Sevk edilen hastaların çoğu bir veya iki gün, yada daha fazla yoğun bakımda kaldığı için hasta yakınları hastane köşelerinde sefil ve perişan bir vaziyette beklemektedirler. Halbuki ilimizde bir anjiyo ünitesi kurulmuş olur ise bu sıkıntılarda minimize edilmiş olunacaktır. Yine, ilimizde kurulacak bir anjiyo ünitesi bizimle aynı kaderi paylaşan komşumuz Bayburt İlimizdeki kalp hastalarına da destek verecektir.  İlimiz Gümüşhane ise, bu ünite sayesinde sağlık alanında da yeni bir katma değer kazanacaktır. …

Anjiyo ünitesinin bir başka getirisi de ikiz kardeşi olan kalp ve damar cerrahisi branşını da geliştirecek ve ilimizde kalp ve damar ameliyatları yapılır hale gelecektir. Bununla da kalmayarak, ağırlıklı olarak kalp damarlarına müdahale edilirken, öte yandan, bacak damarlarındaki hastalıklara; kalp deliklerine; şah damarı hastalıklarına; böbrek damarı hastalıklarına; aort ana damar genişlemeleri ve daralmasına da müdahale edilerek halkımızın bu tür ileri hizmetlere kendi yurtlarında ulaşmaları sağlanmış olacaktır. .

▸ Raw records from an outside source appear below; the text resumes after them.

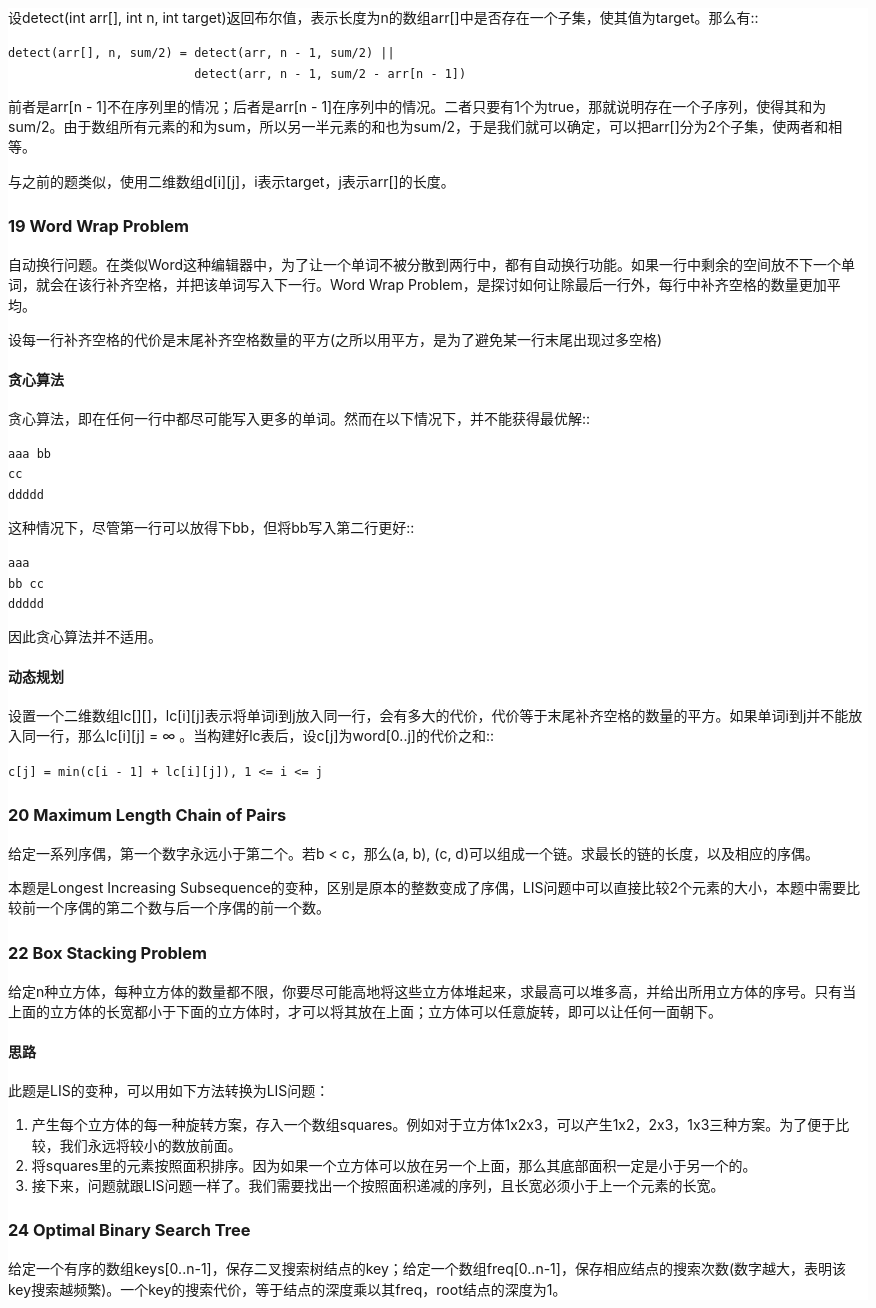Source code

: 设detect(int arr[], int n, int target)返回布尔值，表示长度为n的数组arr[]中是否存在一个子集，使其值为target。那么有::

    detect(arr[], n, sum/2) = detect(arr, n - 1, sum/2) ||
                              detect(arr, n - 1, sum/2 - arr[n - 1])

前者是arr[n - 1]不在序列里的情况；后者是arr[n - 1]在序列中的情况。二者只要有1个为true，那就说明存在一个子序列，使得其和为sum/2。由于数组所有元素的和为sum，所以另一半元素的和也为sum/2，于是我们就可以确定，可以把arr[]分为2个子集，使两者和相等。

与之前的题类似，使用二维数组d[i][j]，i表示target，j表示arr[]的长度。

### 19 Word Wrap Problem
自动换行问题。在类似Word这种编辑器中，为了让一个单词不被分散到两行中，都有自动换行功能。如果一行中剩余的空间放不下一个单词，就会在该行补齐空格，并把该单词写入下一行。Word Wrap Problem，是探讨如何让除最后一行外，每行中补齐空格的数量更加平均。

设每一行补齐空格的代价是末尾补齐空格数量的平方(之所以用平方，是为了避免某一行末尾出现过多空格)

#### 贪心算法
贪心算法，即在任何一行中都尽可能写入更多的单词。然而在以下情况下，并不能获得最优解::

    aaa bb
    cc
    ddddd

这种情况下，尽管第一行可以放得下bb，但将bb写入第二行更好::

    aaa
    bb cc
    ddddd

因此贪心算法并不适用。

#### 动态规划
设置一个二维数组lc[][]，lc[i][j]表示将单词i到j放入同一行，会有多大的代价，代价等于末尾补齐空格的数量的平方。如果单词i到j并不能放入同一行，那么lc[i][j] = ∞ 。当构建好lc表后，设c[j]为word[0..j]的代价之和::

    c[j] = min(c[i - 1] + lc[i][j]), 1 <= i <= j


### 20 Maximum Length Chain of Pairs
给定一系列序偶，第一个数字永远小于第二个。若b < c，那么(a, b), (c, d)可以组成一个链。求最长的链的长度，以及相应的序偶。

本题是Longest Increasing Subsequence的变种，区别是原本的整数变成了序偶，LIS问题中可以直接比较2个元素的大小，本题中需要比较前一个序偶的第二个数与后一个序偶的前一个数。


### 22 Box Stacking Problem
给定n种立方体，每种立方体的数量都不限，你要尽可能高地将这些立方体堆起来，求最高可以堆多高，并给出所用立方体的序号。只有当上面的立方体的长宽都小于下面的立方体时，才可以将其放在上面；立方体可以任意旋转，即可以让任何一面朝下。

#### 思路
此题是LIS的变种，可以用如下方法转换为LIS问题：

1. 产生每个立方体的每一种旋转方案，存入一个数组squares。例如对于立方体1x2x3，可以产生1x2，2x3，1x3三种方案。为了便于比较，我们永远将较小的数放前面。
2. 将squares里的元素按照面积排序。因为如果一个立方体可以放在另一个上面，那么其底部面积一定是小于另一个的。
3. 接下来，问题就跟LIS问题一样了。我们需要找出一个按照面积递减的序列，且长宽必须小于上一个元素的长宽。

### 24 Optimal Binary Search Tree
给定一个有序的数组keys[0..n-1]，保存二叉搜索树结点的key；给定一个数组freq[0..n-1]，保存相应结点的搜索次数(数字越大，表明该key搜索越频繁)。一个key的搜索代价，等于结点的深度乘以其freq，root结点的深度为1。
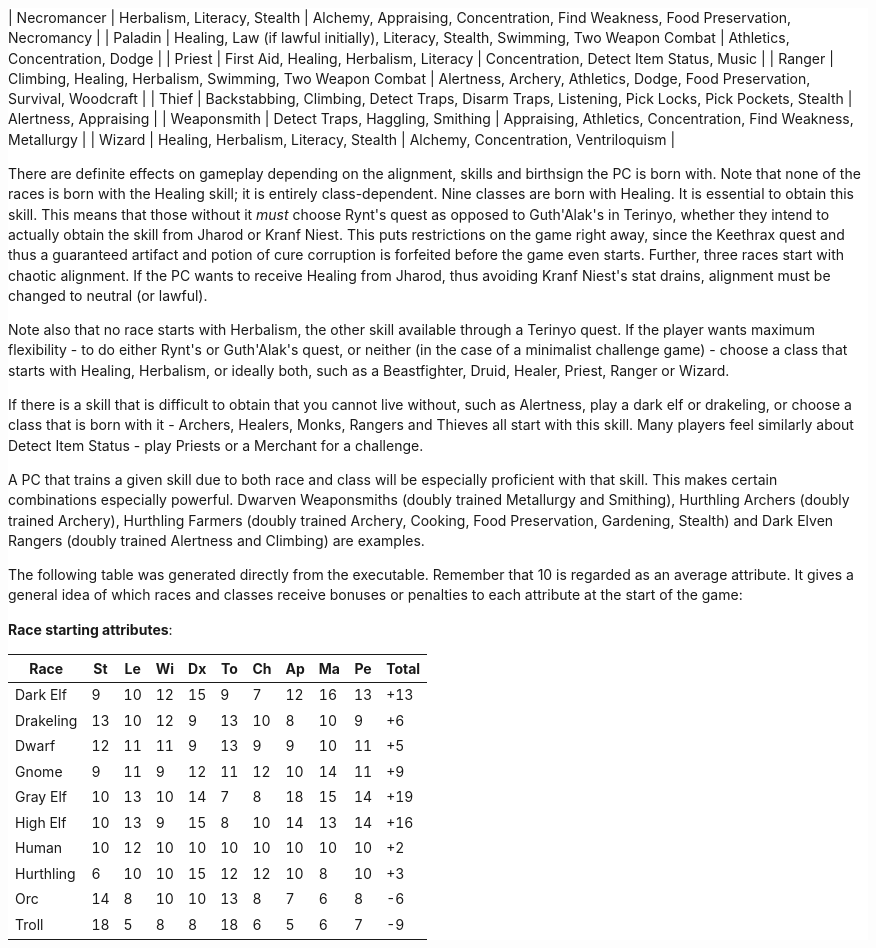 | Necromancer | Herbalism, Literacy, Stealth | Alchemy, Appraising, Concentration, Find Weakness, Food Preservation, Necromancy |
| Paladin | Healing, Law (if lawful initially), Literacy, Stealth, Swimming, Two Weapon Combat | Athletics, Concentration, Dodge |
| Priest | First Aid, Healing, Herbalism, Literacy | Concentration, Detect Item Status, Music | 
| Ranger | Climbing, Healing, Herbalism, Swimming, Two Weapon Combat | Alertness, Archery, Athletics, Dodge, Food Preservation, Survival, Woodcraft | 
| Thief | Backstabbing, Climbing, Detect Traps, Disarm Traps, Listening, Pick Locks, Pick Pockets, Stealth | Alertness, Appraising |
| Weaponsmith | Detect Traps, Haggling, Smithing | Appraising, Athletics, Concentration, Find Weakness, Metallurgy | 
| Wizard | Healing, Herbalism, Literacy, Stealth | Alchemy, Concentration, Ventriloquism | 

There are definite effects on gameplay depending on the alignment, skills and birthsign the PC is born with. Note that none of the races is born with the Healing skill; it is entirely class-dependent. Nine classes are born with Healing. It is essential to obtain this skill. This means that those without it *must* choose Rynt's quest as opposed to Guth'Alak's in Terinyo, whether they intend to actually obtain the skill from Jharod or Kranf Niest. This puts restrictions on the game right away, since the Keethrax quest and thus a guaranteed artifact and potion of cure corruption is forfeited before the game even starts. Further, three races start with chaotic alignment. If the PC wants to receive Healing from Jharod, thus avoiding Kranf Niest's stat drains, alignment must be changed to neutral (or lawful).

Note also that no race starts with Herbalism, the other skill available through a Terinyo quest. If the player wants maximum flexibility - to do either Rynt's or Guth'Alak's quest, or neither (in the case of a minimalist challenge game) - choose a class that starts with Healing, Herbalism, or ideally both, such as a Beastfighter, Druid, Healer, Priest, Ranger or Wizard.

If there is a skill that is difficult to obtain that you cannot live without, such as Alertness, play a dark elf or drakeling, or choose a class that is born with it - Archers, Healers, Monks, Rangers and Thieves all start with this skill. Many players feel similarly about Detect Item Status - play Priests or a Merchant for a challenge.

A PC that trains a given skill due to both race and class will be especially proficient with that skill. This makes certain combinations especially powerful. Dwarven Weaponsmiths (doubly trained Metallurgy and Smithing), Hurthling Archers (doubly trained Archery), Hurthling Farmers (doubly trained Archery, Cooking, Food Preservation, Gardening, Stealth) and Dark Elven Rangers (doubly trained Alertness and Climbing) are examples.

The following table was generated directly from the executable. Remember that 10 is regarded as an average attribute. It gives a general idea of which races and classes receive bonuses or penalties to each attribute at the start of the game:

**Race starting attributes**:

| Race | St | Le | Wi | Dx | To | Ch | Ap | Ma | Pe | Total
| ---- | --- | --- | --- | --- | --- | --- | --- | --- | --- | -----
| Dark Elf | 9 | 10 | 12 | 15 | 9 | 7 | 12 | 16 | 13 | +13
| Drakeling | 13 | 10 | 12 | 9 | 13 | 10 | 8 | 10 | 9 | +6
| Dwarf | 12 | 11 | 11 | 9 | 13 | 9 | 9 | 10 | 11 | +5
| Gnome | 9 | 11 | 9 | 12 | 11 | 12 | 10 | 14 | 11 | +9
| Gray Elf | 10 | 13 | 10 | 14 | 7 | 8 | 18 | 15 | 14 | +19
| High Elf | 10 | 13 | 9 | 15 | 8 | 10 | 14 | 13 | 14 | +16
| Human | 10 | 12 | 10 | 10 | 10 | 10 | 10 | 10 | 10 | +2
| Hurthling | 6 | 10 | 10 | 15 | 12 | 12 | 10 | 8 | 10 | +3
| Orc | 14 | 8 | 10 | 10 | 13 | 8 | 7 | 6 | 8 | -6
| Troll | 18 | 5 | 8 | 8 | 18 | 6 | 5 | 6 | 7 | -9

Şahsen bu satırların yazarı olarak kendi ailemde verdiğimiz 5 kayıp, halen 7 kişiden oluşan hasta yakını olarak, bu hizmeti gecikmeli olarak ilk kez gündeme taşıdığım için suçluyum. .Bu suça sizlerin ortak olmanızı istemiyorum. Çözümün bir parçası olmanızı ve katkı sağlamanızı istiyorum.

Değerli okurlar!

Şimdiye kadar olanlar zaten oldu. Hiç olmazsa bundan sonraki vakalarda,  istiyoruz ki diğer hemşerilerimiz üzülmesin zarar görmesin.

Yetkili ve etkili kim varsa göreve, özellikle hasta yakınlarını sosyal medyada buluşmaya, STK’ları da duyarlı olmaya davet ediyorum.

Unutmayalım! “Yaşamak hakkı kutsal bir haktır”. Kim katkı sağlarsa bilmiş olalım ki en büyük hayrı yapandır.